Her head lifted to face the mirror once more, tilting at how curious she looked, at the lack of bags under her eyes now, and the clarity in her vision, as opposed as her usual haze. These days were new. Things felt different. She was changing, for the first time in a long time.
“That sounded pretty sweet for awhile there, didn’t it?” she asked, not expecting an answer, flexing her fingers just to feel them. “But that wasn’t the answer, and I think we knew that. I think we knew we would regret losing this – connecting to people like this.”
“But why did we need to so badly?” she asked, looking back down, turning her hands back and forth. “I think I knew I needed to write to survive, and I wanted to stop surviving. It wasn’t about not wanting to write anymore, it was about not wanting to fight for my life anymore – that was hard, wasn’t it?” she asked, looking back up at her reflection. “Living without a will to live was one of the worst experiences I’ve ever had, but part of me needed to live, right?
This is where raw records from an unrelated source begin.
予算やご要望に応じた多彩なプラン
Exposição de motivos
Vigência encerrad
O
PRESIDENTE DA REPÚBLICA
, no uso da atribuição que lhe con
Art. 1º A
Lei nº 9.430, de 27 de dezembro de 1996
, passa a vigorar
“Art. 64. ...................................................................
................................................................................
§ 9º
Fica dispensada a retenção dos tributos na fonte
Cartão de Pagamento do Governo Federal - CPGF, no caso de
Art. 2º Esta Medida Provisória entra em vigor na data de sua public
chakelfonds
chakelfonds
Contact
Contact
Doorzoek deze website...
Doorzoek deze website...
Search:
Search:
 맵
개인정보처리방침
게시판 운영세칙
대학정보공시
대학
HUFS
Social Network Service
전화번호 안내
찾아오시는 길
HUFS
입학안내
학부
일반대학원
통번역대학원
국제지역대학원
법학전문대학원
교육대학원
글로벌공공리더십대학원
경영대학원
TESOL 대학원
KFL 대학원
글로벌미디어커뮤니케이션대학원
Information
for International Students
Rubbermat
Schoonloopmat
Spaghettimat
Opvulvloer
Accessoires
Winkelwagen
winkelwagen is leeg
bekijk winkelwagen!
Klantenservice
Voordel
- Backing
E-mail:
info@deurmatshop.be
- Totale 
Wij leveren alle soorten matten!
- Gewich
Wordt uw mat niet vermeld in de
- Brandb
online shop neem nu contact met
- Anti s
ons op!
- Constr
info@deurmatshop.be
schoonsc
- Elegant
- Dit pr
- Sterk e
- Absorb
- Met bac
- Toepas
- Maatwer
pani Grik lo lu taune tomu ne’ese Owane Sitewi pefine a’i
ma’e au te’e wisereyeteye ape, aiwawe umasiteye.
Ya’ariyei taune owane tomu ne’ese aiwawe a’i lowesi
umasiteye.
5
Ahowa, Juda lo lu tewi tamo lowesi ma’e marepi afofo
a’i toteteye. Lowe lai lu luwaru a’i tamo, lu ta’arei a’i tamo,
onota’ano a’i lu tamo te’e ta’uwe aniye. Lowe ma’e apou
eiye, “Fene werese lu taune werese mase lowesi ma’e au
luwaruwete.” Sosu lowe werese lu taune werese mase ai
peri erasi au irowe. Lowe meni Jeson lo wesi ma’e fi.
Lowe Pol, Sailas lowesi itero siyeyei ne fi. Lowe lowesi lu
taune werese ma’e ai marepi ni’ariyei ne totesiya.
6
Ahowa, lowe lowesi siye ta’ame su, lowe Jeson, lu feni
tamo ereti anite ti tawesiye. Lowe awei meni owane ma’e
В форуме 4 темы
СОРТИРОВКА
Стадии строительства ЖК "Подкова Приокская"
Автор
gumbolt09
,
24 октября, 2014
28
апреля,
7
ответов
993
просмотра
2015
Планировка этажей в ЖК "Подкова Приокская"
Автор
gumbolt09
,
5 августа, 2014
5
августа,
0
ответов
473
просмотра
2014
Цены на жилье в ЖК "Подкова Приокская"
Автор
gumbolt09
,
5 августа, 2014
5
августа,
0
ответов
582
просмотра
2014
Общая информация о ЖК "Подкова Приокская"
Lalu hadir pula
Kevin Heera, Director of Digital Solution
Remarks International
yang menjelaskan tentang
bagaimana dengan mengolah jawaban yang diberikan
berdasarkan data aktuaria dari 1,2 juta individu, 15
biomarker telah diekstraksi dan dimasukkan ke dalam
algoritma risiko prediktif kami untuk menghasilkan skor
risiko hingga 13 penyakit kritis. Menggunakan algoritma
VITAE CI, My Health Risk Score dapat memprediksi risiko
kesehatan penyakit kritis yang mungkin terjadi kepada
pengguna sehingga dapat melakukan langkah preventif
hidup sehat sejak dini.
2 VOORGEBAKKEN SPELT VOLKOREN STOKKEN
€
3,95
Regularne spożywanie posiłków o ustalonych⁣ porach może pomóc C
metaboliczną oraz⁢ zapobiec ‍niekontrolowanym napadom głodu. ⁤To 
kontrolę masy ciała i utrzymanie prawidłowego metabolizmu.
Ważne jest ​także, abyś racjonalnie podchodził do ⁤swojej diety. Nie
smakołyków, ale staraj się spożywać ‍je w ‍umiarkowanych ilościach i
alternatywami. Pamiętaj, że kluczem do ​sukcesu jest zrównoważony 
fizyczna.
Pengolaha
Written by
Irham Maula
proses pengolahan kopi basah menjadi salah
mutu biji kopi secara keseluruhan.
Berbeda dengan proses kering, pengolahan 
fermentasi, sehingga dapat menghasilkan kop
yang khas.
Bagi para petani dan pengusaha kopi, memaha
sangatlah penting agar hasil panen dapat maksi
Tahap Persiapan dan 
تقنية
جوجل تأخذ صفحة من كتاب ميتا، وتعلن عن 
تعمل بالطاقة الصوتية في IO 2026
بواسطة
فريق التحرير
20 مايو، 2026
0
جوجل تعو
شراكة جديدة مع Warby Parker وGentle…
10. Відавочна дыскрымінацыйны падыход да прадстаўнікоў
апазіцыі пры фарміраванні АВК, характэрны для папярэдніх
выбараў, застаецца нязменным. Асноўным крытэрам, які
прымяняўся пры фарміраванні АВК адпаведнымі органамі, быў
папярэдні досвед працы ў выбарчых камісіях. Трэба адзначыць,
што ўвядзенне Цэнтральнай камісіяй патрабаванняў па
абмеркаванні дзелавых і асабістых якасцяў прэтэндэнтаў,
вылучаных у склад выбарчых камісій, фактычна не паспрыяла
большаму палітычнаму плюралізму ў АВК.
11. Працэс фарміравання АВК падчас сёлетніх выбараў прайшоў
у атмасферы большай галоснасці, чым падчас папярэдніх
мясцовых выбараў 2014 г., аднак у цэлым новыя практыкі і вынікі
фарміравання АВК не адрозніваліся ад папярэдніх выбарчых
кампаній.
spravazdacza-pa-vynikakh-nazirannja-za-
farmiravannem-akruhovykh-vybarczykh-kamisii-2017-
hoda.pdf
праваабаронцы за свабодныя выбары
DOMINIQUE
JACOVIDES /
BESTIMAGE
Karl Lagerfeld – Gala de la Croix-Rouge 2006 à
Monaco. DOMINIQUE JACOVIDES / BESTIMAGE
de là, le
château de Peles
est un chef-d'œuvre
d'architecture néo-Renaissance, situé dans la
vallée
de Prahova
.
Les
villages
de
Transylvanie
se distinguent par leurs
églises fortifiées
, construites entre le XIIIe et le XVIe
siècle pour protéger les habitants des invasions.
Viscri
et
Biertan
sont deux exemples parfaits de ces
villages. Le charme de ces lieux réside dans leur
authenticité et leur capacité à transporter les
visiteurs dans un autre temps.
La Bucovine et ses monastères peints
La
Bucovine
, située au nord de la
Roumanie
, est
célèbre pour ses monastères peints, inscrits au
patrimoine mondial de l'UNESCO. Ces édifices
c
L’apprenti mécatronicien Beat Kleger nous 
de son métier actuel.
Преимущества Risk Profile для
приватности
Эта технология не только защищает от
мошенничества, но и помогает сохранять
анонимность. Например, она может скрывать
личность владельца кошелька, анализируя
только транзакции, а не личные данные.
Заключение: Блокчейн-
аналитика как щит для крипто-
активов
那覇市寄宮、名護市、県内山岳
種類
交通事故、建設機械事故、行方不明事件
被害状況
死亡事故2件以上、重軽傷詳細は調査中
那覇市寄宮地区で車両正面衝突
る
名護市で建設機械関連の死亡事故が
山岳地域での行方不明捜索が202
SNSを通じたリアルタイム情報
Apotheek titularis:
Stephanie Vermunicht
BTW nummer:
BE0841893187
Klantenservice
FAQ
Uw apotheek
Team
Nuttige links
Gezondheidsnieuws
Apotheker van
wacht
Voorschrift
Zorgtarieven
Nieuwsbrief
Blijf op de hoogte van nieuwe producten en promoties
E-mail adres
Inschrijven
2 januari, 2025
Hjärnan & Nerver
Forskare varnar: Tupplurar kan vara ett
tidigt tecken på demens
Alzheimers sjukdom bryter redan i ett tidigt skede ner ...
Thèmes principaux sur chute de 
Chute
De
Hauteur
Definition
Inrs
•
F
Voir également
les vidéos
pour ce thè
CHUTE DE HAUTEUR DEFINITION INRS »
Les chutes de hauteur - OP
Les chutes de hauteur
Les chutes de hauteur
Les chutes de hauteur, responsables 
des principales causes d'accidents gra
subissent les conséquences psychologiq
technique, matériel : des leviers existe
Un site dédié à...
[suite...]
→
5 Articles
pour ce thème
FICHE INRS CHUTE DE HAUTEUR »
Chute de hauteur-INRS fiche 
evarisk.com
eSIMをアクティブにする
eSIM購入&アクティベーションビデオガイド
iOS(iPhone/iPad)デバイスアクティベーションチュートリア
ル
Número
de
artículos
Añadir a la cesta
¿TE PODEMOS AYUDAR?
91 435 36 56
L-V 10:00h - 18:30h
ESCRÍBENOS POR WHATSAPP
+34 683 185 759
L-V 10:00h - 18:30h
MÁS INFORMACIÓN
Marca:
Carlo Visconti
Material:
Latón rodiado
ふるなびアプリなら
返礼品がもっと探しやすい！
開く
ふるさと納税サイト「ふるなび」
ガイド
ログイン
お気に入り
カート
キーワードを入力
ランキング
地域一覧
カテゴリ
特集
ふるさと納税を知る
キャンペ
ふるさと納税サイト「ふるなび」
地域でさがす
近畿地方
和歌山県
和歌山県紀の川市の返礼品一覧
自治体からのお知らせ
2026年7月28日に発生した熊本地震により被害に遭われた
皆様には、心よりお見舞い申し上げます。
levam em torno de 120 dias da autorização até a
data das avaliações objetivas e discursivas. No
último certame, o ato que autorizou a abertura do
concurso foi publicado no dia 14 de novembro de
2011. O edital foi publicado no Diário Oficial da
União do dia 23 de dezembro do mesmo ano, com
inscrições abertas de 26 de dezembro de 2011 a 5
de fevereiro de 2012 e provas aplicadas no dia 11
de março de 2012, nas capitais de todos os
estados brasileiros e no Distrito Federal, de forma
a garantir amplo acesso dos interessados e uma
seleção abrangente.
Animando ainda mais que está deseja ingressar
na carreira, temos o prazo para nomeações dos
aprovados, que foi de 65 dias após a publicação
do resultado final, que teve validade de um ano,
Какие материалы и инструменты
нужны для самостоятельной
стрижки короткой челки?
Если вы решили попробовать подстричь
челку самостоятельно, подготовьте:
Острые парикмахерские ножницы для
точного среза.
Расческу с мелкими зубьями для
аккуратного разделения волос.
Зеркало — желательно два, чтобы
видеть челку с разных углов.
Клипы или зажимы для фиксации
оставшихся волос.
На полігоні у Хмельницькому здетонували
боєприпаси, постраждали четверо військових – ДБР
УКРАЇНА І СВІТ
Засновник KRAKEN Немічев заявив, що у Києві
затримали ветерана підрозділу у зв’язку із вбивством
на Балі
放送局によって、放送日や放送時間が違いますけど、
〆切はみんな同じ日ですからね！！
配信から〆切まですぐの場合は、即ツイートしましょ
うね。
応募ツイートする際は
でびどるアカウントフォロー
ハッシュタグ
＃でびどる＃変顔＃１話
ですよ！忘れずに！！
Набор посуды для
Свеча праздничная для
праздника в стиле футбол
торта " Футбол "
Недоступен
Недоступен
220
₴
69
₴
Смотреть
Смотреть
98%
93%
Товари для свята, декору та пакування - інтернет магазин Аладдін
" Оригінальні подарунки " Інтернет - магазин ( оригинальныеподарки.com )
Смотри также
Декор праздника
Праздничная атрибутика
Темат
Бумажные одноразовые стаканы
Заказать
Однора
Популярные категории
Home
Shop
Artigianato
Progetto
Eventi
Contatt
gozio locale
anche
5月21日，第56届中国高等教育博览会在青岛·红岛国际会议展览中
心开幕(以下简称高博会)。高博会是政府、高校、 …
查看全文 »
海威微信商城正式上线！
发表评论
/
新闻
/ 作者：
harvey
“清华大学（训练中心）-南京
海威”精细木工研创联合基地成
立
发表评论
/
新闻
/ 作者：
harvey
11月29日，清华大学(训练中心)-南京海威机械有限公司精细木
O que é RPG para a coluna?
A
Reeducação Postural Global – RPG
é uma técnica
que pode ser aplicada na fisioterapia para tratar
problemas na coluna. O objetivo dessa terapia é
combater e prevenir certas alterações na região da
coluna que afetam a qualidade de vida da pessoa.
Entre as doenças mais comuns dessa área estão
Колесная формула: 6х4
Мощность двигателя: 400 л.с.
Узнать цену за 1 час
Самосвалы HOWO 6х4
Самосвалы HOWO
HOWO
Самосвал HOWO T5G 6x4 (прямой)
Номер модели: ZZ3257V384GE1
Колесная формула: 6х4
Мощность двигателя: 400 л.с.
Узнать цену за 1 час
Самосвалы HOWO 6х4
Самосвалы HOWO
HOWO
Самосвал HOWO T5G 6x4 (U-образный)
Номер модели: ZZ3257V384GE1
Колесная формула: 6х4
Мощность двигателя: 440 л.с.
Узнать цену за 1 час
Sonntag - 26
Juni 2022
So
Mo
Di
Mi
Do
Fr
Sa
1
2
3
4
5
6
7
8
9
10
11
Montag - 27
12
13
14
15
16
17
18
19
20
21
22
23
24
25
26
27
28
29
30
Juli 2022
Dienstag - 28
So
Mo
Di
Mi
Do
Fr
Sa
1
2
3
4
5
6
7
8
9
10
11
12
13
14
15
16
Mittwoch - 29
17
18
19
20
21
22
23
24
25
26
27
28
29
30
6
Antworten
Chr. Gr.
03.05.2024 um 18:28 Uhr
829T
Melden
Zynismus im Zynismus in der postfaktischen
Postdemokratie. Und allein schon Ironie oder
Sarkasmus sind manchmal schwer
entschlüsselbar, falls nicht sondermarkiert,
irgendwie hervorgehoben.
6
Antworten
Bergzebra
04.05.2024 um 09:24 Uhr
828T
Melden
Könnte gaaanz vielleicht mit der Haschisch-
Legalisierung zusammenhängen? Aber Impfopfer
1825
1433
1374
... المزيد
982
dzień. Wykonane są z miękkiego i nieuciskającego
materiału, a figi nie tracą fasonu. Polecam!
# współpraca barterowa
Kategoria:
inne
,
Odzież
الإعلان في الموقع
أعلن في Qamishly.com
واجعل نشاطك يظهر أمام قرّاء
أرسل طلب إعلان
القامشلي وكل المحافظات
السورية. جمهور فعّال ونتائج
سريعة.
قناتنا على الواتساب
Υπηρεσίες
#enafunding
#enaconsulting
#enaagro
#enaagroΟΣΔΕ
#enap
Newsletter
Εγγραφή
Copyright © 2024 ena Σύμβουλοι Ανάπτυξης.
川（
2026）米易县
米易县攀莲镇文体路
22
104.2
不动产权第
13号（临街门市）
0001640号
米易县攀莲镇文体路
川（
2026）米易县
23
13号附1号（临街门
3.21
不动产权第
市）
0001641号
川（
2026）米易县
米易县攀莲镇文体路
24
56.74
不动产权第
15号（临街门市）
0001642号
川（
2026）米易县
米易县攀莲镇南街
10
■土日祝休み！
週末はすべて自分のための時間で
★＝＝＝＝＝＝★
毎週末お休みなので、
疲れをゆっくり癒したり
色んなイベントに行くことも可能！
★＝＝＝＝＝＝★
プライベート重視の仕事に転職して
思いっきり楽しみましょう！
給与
I could never carry through with ending it all. Fantasies stayed fantasies and…”
She hummed, her eyes flickering back and forth before settling on the mirror again. “I want to write again, for me, not just to survive. I want to tell stories again, longer than a few passages. I want to live through- through these,” she announced with a laugh, seeing her eyes sparkle as she held her hands up in display for herself. “This made me feel connected to the world around me, I miss that. I’ve been so focused on relief and gratification that I’ve lost sight of what I love. And I want to fall in love again. Can… we do that?”
Her eyes started to sting, her vision starting to blur as she saw how eager she was.She’s been holding herself back since the separation, afraid to touch on something she had come to resent now that she was in a place that she didn’t need to survive anymore, but now that she’s had some time apart, to contemplate, to get away from that self loathing that had become a part of writing, she was ready to delve in again.
Accepting this desire, this excitement, this need from herself made her feel loved in a way anyone else could rarely reach.
It let her know this was the right choice.